* Tarefa a realizar
Prossiga o texto sobre a conduta da juíza no caso da criança estuprada em Santa Catarina, a partir da última frase apresentada.

* Texto

Para a mãe da criança estuprada, a magistrada foi além, falou que tudo isso resultaria em "felicidade": "Essa tristeza de hoje para a senhora e para a sua filha é a felicidade de um casal”.
Ela respondeu, aos prantos: “É uma felicidade, porque não estão passando o que eu estou”.
Exatamente.
A juíza ainda mandou a menina para um abrigo para impedir que o aborto, novamente, destaque-se, permitido por lei, sem necessidade de autorização judicial, ocorresse.
“O fato é que, doravante, o risco é que a mãe efetue algum procedimento para operar a morte do bebê", escreveu, em decisão proferida.
Esses "diálogos", se assim se pode chamar, foram amplamente divulgados pela imprensa e chocaram boa parte dos leitores. Alguns, no entanto, defendem a postura da juíza, defendem "a vida".
"O fato", como registrou a magistrada, é que a única criança em questão, a que nasceu e está neste país em que a barbárie foi naturalizada, foi submetida a uma sessão de tortura psicológica.
Tudo isso, que precisei rememorar aqui não sem sentir tristeza e nojo, lembra outro caso, ocorrido em São Mateus, no Espírito Santo, há dois anos.
Uma menina de dez anos, estuprada pelo tio, de 33, estava grávida e, assim como a criança de Santa Catarina, pela lei brasileira, tinha direito ao aborto.

* Extrato de dados
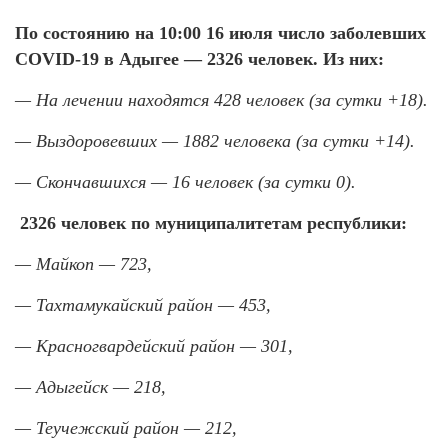
По состоянию на 10:00 16 июля число заболевших
COVID-19 в Адыгее — 2326 человек. Из них:
— На лечении находятся 428 человек (за сутки +18).
— Выздоровевших — 1882 человека (за сутки +14).
— Скончавшихся — 16 человек (за сутки 0).
2326 человек по муниципалитетам республики:
— Майкоп — 723,
— Тахтамукайский район — 453,
— Красногвардейский район — 301,
— Адыгейск — 218,
— Теучежский район — 212,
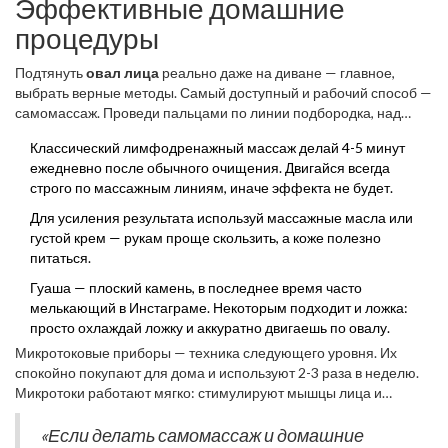
Эффективные домашние
процедуры
Подтянуть
овал лица
реально даже на диване — главное,
выбрать верные методы. Самый доступный и рабочий способ —
самомассаж. Проведи пальцами по линии подбородка, над
скулами, по овалу лица, легко надавливая. Это улучшает
Классический лимфодренажный массаж делай 4-5 минут
кровообращение, запускает лимфоток и помогает убрать
ежедневно после обычного очищения. Двигайся всегда
лёгкие отёки утром.
строго по массажным линиям, иначе эффекта не будет.
Для усиления результата используй массажные масла или
густой крем — рукам проще скользить, а коже полезно
питаться.
Гуаша — плоский камень, в последнее время часто
мелькающий в Инстаграме. Некоторым подходит и ложка:
просто охлаждай ложку и аккуратно двигаешь по овалу.
Микротоковые приборы — техника следующего уровня. Их
спокойно покупают для дома и используют 2-3 раза в неделю.
Микротоки работают мягко: стимулируют мышцы лица и
улучшают эластичность кожи. Круто, что уже после месяца есть
видимый эффект. Но тут важно не переборщить — строго
«Если делать самомассаж и домашние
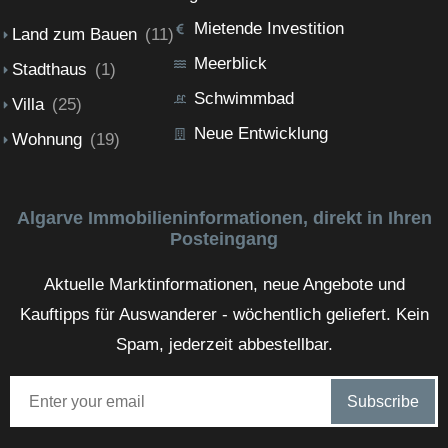
Mietende Investition
Land zum Bauen
(11)
Meerblick
Stadthaus
(1)
Schwimmbad
Villa
(25)
Neue Entwicklung
Wohnung
(19)
Algarve Immobilieninformationen, direkt in Ihren
Posteingang
Aktuelle Marktinformationen, neue Angebote und
Kauftipps für Auswanderer - wöchentlich geliefert. Kein
Spam, jederzeit abbestellbar.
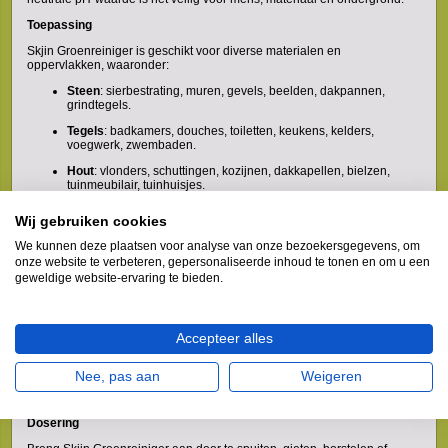
Toepassing
Skjin Groenreiniger is geschikt voor diverse materialen en
oppervlakken, waaronder:
Steen
: sierbestrating, muren, gevels, beelden, dakpannen,
grindtegels.
Tegels
: badkamers, douches, toiletten, keukens, kelders,
voegwerk, zwembaden.
Hout
: vlonders, schuttingen, kozijnen, dakkapellen, bielzen,
tuinmeubilair, tuinhuisjes.
Kunststoffen
: gevelbeplating, noppenfolie, nylon doek,
Wij gebruiken cookies
damwand, caravans, kunstgras.
We kunnen deze plaatsen voor analyse van onze bezoekersgegevens, om
Natuursteen
: monumenten, gevels, terrassen, grafzerken,
onze website te verbeteren, gepersonaliseerde inhoud te tonen en om u een
marmer, leisteen.
geweldige website-ervaring te bieden.
Glas
: serres, priëlen, dakkoepels, wanden, daken, puien.
Glasteelt
: voorkomt groene aanslag in lege kassen binnen de
tuinbouw.
Accepteer alles
Gravel
: ideaal voor tennisbanen en atletiekbanen.
Nee, pas aan
Weigeren
Daarnaast werkt Skjin ook preventief en helpt het nieuwe aanslag te
voorkomen.
Dosering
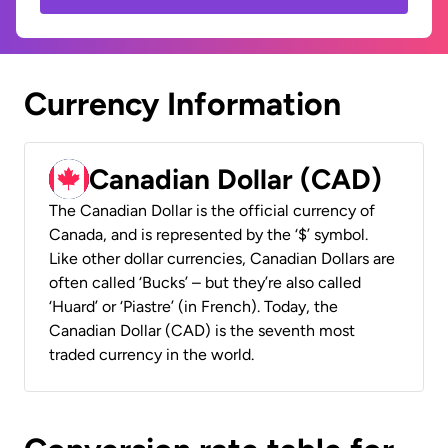
Currency Information
Canadian Dollar (CAD)
The Canadian Dollar is the official currency of
Canada, and is represented by the ‘$’ symbol.
Like other dollar currencies, Canadian Dollars are
often called ‘Bucks’ – but they’re also called
‘Huard’ or ‘Piastre’ (in French). Today, the
Canadian Dollar (CAD) is the seventh most
traded currency in the world.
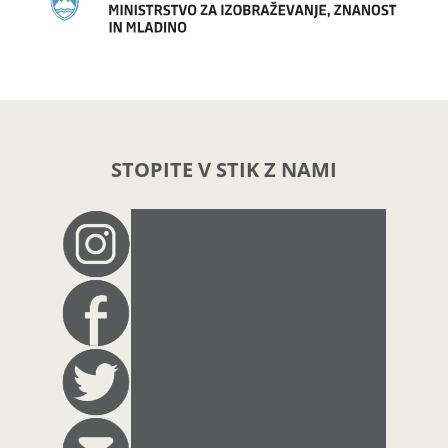
STOPITE V STIK Z NAMI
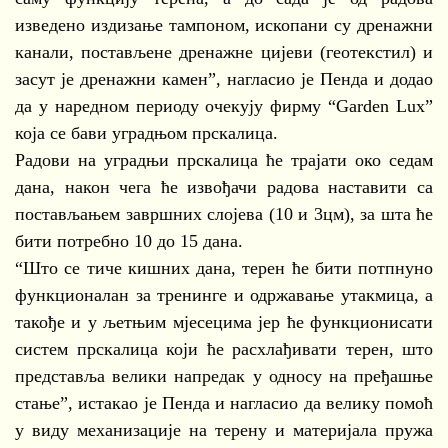
изведено издизање тампоном, ископани су дренажни
канали, постављене дренажне цијеви (геотекстил) и
засут је дренажни камен”, нагласио је Пенда и додао
да у наредном периоду очекују фирму “Garden Lux”
која се бави уградњом прскалица.
Радови на уградњи прскалица ће трајати око седам
дана, након чега ће извођачи радова наставити са
постављањем завршних слојева (10 и 3цм), за шта ће
бити потребно 10 до 15 дана.
“Што се тиче кишних дана, терен ће бити потпнуно
функционалан за тренинге и одржавање утакмица, а
такође и у љетњим мјесецима јер ће функционисати
систем прскалица који ће расхлађивати терен, што
представља велики напредак у односу на пређашње
стање”, истакао је Пенда и нагласио да велику помоћ
у виду механизације на терену и материјала пружа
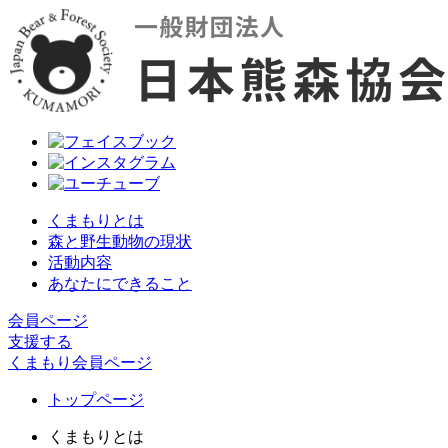
くまもりとは
森と野生動物の現状
活動内容
あなたにできること
会員ページ
支援する
くまもり会員ページ
トップページ
くまもりとは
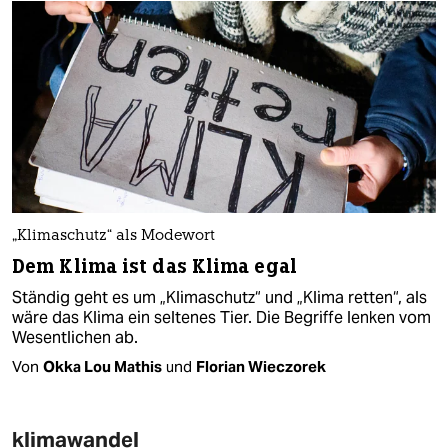
„Klimaschutz“ als Modewort
Dem Klima ist das Klima egal
Ständig geht es um „Klimaschutz“ und „Klima retten“, als
wäre das Klima ein seltenes Tier. Die Begriffe lenken vom
Wesentlichen ab.
Von
Okka Lou Mathis
und
Florian Wieczorek
klimawandel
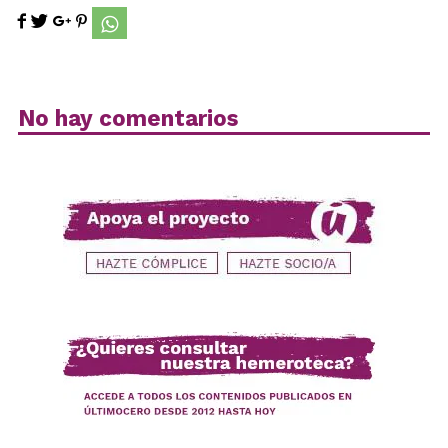
No hay comentarios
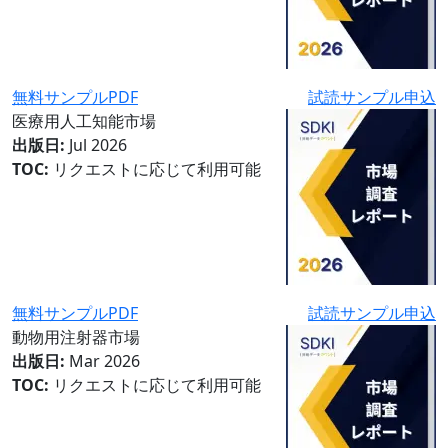
無料サンプルPDF
試読サンプル申込
医療用人工知能市場
出版日:
Jul 2026
TOC:
リクエストに応じて利用可能
無料サンプルPDF
試読サンプル申込
動物用注射器市場
出版日:
Mar 2026
TOC:
リクエストに応じて利用可能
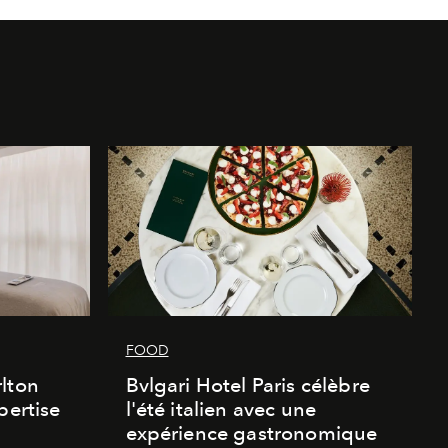
FOOD
lton
Bvlgari Hotel Paris célèbre
pertise
l'été italien avec une
expérience gastronomique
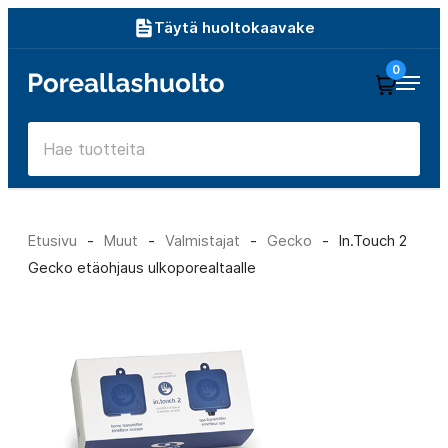
Siirry
Täytä huoltokaavake
suoraan
0
Poreallashuolto
sisältöön
Etusivu
-
Muut
-
Valmistajat
-
Gecko
-
In.Touch 2
Gecko etäohjaus ulkoporealtaalle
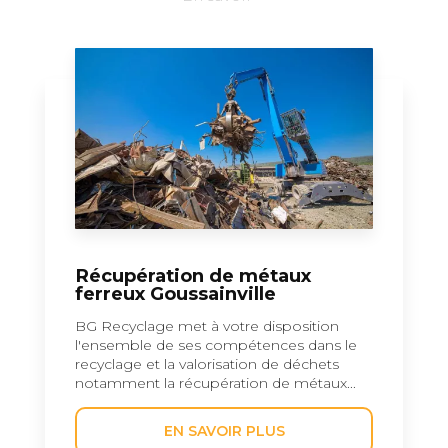
Récupération de métaux
ferreux Goussainville
BG Recyclage met à votre disposition
l'ensemble de ses compétences dans le
recyclage et la valorisation de déchets
notamment la récupération de métaux...
EN SAVOIR PLUS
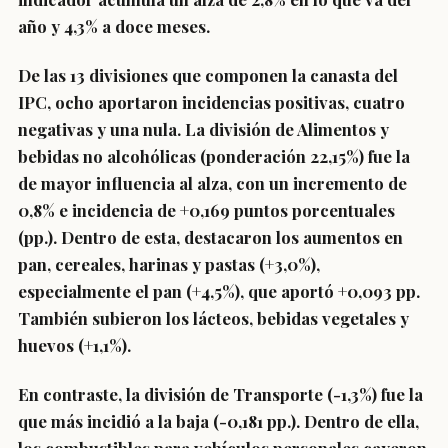
año y 4,3% a doce meses.
De las 13 divisiones que componen la canasta del
IPC, ocho aportaron incidencias positivas, cuatro
negativas y una nula. La división de Alimentos y
bebidas no alcohólicas (ponderación 22,15%) fue la
de mayor influencia al alza, con un incremento de
0,8% e incidencia de +0,169 puntos porcentuales
(pp.). Dentro de esta, destacaron los aumentos en
pan, cereales, harinas y pastas (+3,0%),
especialmente el pan (+4,5%), que aportó +0,093 pp.
También subieron los lácteos, bebidas vegetales y
huevos (+1,1%).
En contraste, la división de Transporte (-1,3%) fue la
que más incidió a la baja (-0,181 pp.). Dentro de ella,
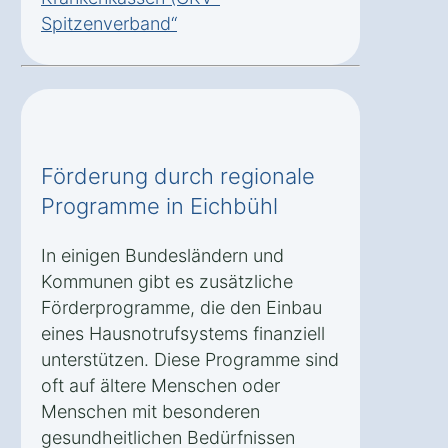
Spitzenverband“
Förderung durch regionale
Programme in Eichbühl
In einigen Bundesländern und
Kommunen gibt es zusätzliche
Förderprogramme, die den Einbau
eines Hausnotrufsystems finanziell
unterstützen. Diese Programme sind
oft auf ältere Menschen oder
Menschen mit besonderen
gesundheitlichen Bedürfnissen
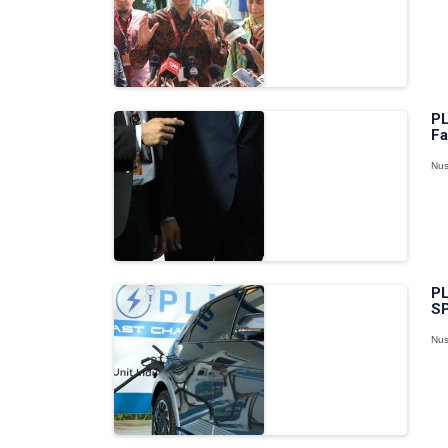
PL
Fa
Nus
PL
SP
Nus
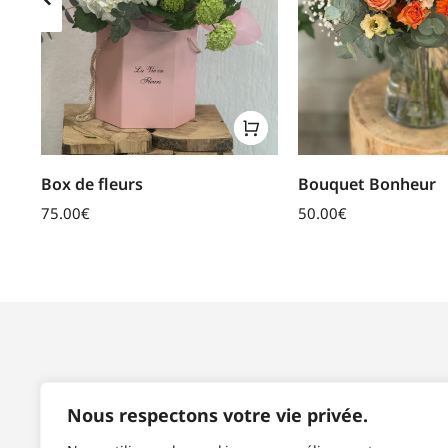
Box de fleurs
Bouquet Bonheur
75.00
€
50.00
€
SPÉCIFICITÉS
Nous respectons votre vie privée.
CGV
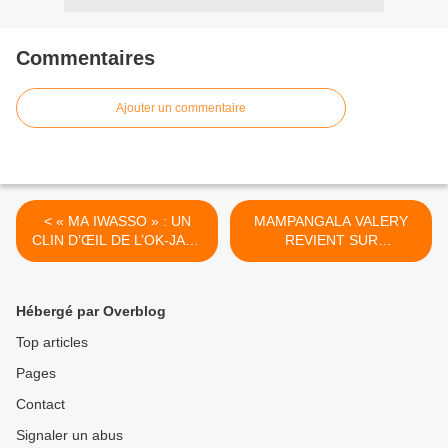
Commentaires
Ajouter un commentaire
< « MA IWASSO » : UN
MAMPANGALA VALERY
CLIN D’ŒIL DE L’OK-JAZZ
REVIENT SUR
AU THÉÂTRE POPULAIRE
L’HISTORIQUE DE SUPER
CONGOLAIS.
TUKINA. >
Hébergé par Overblog
Top articles
Pages
Contact
Signaler un abus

* Espaço de resposta
A criança capixaba e a família dela foram vítimas de uma turba de supostos religiosos e a então ministra da Mulher, da Família e dos Direitos Humanos, Damares Alves, enviou uma suspeitíssima equipe a São Mateus.
O modus operandi é bem similar.
O TEMPO DE GESTAÇÃO
Da mesma forma, como ocorreu agora no estado do Sul, o hospital a que a menina estuprada em São Mateus foi levada pela família se recusou a realizar o procedimento, sob a alegação que há havia passado o tempo de gestação em que a regra permite o aborto. A juíza Zimmer também se baseia nesse entendimento.
A verdade, no entanto, é que a lei não estipula tal prazo.
No caso capixaba, a criança estava com 22 semanas e 4 dias de gestação.
O Hospital Universitário Cassiano Antonio Moraes (Hucam), em Vitória, recusou-se a realizar o aborto alegando que “a idade gestacional não estava amparada pela legislação vigente”.
Só que não existem essas balizas, legalmente. Mesmo em relação ao quadro de saúde não haveria impedimento.
Tanto que, depois da recusa do Hucam, a menina de São Mateus conseguiu realizar o aborto em um hospital no Recife, com autorização judicial, embora seja cansativo dizer que ela nem precisava desse aval, que já lhe é garantido por lei.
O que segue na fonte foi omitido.